Because Scientology solves everything! In 2005, Scientology Messiah Tom Cruise said “I don’t care what someone believes. I don’t care what nationality they are. But if someone wants to get off drugs, I can help them…For instance, I myself have helped hundreds of people get off drugs.”
Tom, here’s a tip: thinking of having butt sex with someone? Doesn’t normally help them get off of drugs. Sorry.
It’s getting to the point where Scientology is like the Pokemon Trainer of religion: GOTTA CATCH ‘EM ALL! Apparently the big names getting tossed around right now are Kirsten Dunst (Cruise, who she starred with in Interview with the Vampire, sent her a copy of Dyanetics). And of course, the rumor that nearly destroyed myself and Miss GwenArtax: Pink was supposedly looking into the “religion” to help her through her divorce.

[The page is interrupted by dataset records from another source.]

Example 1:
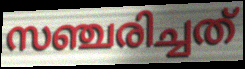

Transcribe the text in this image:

സഞ്ചരിച്ചത്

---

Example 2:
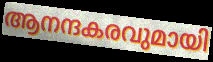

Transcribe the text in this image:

ആനന്ദകരവുമായി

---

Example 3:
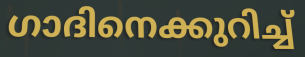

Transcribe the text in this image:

ഗാദിനെക്കുറിച്ച്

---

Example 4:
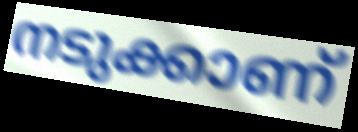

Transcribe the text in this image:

നടുക്കാണ്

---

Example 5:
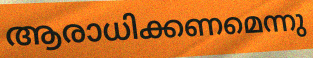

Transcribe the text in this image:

ആരാധിക്കണമെന്നു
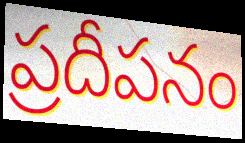
ప్రదీపనం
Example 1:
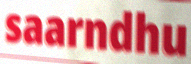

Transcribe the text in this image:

saarndhu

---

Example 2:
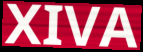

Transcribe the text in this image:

XIVA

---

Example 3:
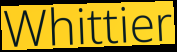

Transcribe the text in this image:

Whittier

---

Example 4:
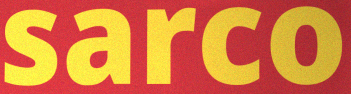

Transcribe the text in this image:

sarco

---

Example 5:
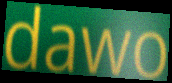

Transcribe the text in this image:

dawo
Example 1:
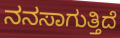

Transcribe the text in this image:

ನನಸಾಗುತ್ತಿದೆ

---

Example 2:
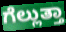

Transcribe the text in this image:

ಗೆಲ್ಲುತ್ತಾ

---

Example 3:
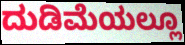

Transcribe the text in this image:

ದುಡಿಮೆಯಲ್ಲೂ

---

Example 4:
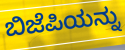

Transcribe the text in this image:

ಬಿಜೆಪಿಯನ್ನು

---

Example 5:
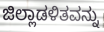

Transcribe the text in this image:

ಜಿಲ್ಲಾಡಳಿತವನ್ನು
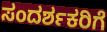
ಸಂದರ್ಶಕರಿಗೆ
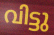
വിട്ടു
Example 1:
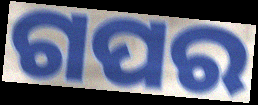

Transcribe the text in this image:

ଗପର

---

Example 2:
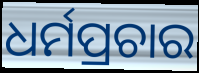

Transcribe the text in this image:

ଧର୍ମପ୍ରଚାର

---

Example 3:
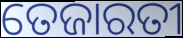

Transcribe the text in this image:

ତେଜାରତୀ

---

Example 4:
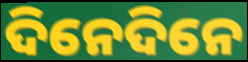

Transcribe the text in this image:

ଦିନେଦିନେ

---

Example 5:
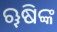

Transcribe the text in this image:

ୠଷିଙ୍କ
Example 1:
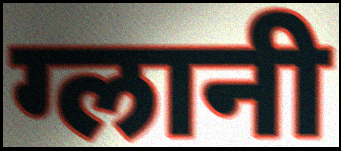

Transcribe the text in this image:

ग्लानी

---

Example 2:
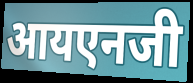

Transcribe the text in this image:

आयएनजी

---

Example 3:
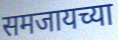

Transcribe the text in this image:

समजायच्या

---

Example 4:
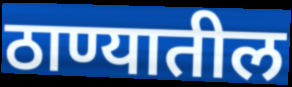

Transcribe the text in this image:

ठाण्यातील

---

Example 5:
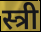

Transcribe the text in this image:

स्त्री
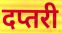
दप्तरी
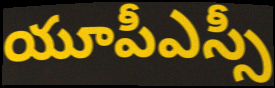
యూపీఎస్సీ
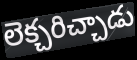
లెక్చరిచ్చాడు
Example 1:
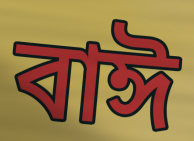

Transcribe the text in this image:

বাঈ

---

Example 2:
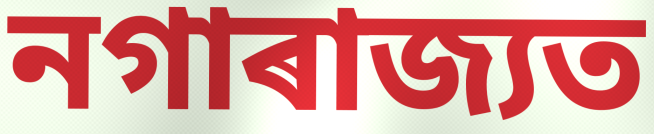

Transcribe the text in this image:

নগাৰাজ্যত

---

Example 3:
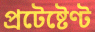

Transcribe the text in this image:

প্ৰটেষ্টেণ্ট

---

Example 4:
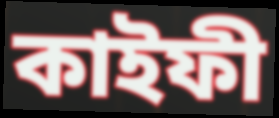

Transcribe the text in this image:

কাইফী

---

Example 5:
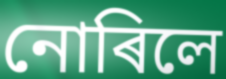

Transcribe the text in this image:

নোৰিলে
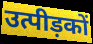
उत्पीड़कों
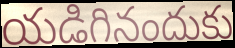
యడిగినందుకు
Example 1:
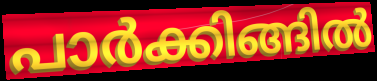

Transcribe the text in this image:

പാർക്കിങ്ങിൽ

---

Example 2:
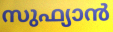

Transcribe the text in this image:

സുഫ്യാൻ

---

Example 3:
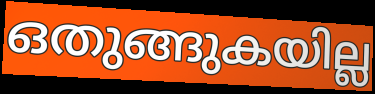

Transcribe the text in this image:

ഒതുങ്ങുകയില്ല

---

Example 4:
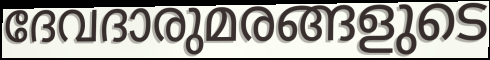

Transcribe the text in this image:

ദേവദാരുമരങ്ങളുടെ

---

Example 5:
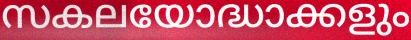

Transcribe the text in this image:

സകലയോദ്ധാക്കളും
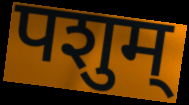
पशुम्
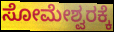
ಸೋಮೇಶ್ವರಕ್ಕೆ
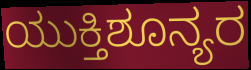
ಯುಕ್ತಿಶೂನ್ಯರ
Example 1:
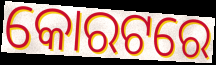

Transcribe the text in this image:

କୋରଟରେ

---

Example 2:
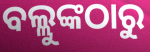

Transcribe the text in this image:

ବଲ୍ଲୁଙ୍କଠାରୁ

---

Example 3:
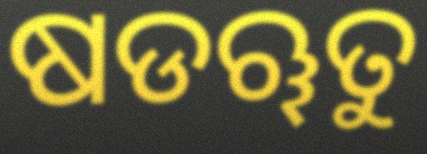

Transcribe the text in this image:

ଷଡୠତୁ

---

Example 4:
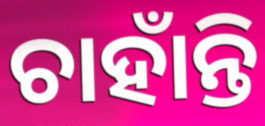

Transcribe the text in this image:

ଚାହାଁନ୍ତି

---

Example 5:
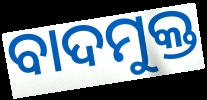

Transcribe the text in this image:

ବାଦମୁକ୍ତ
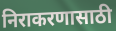
निराकरणासाठी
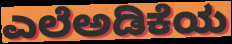
ಎಲೆಅಡಿಕೆಯ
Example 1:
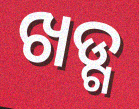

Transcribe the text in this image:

ଖଡ୍ଗ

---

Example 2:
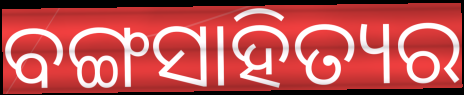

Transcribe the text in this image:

ବଙ୍ଗସାହିତ୍ୟର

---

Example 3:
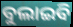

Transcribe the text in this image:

ବୁଲାଇବି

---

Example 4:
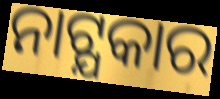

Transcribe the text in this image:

ନାଟ୍ଯକାର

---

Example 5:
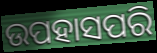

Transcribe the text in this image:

ଉପହାସପରି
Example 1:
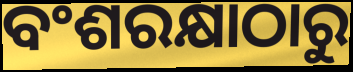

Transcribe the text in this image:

ବଂଶରକ୍ଷାଠାରୁ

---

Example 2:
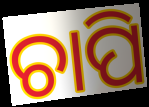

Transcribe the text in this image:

But we both really should have known better. During an interview last month she declared “If these people that were writing about me knew anything about me, they’d know I’m completely against organized religion…I’m not a sheep. … I don’t think there’s anything about me that screams pushover.”
As for Amy Winehouse? Odds are they’ll tell her to lower her Thetan Count and she’ll tell them “No, no, no.”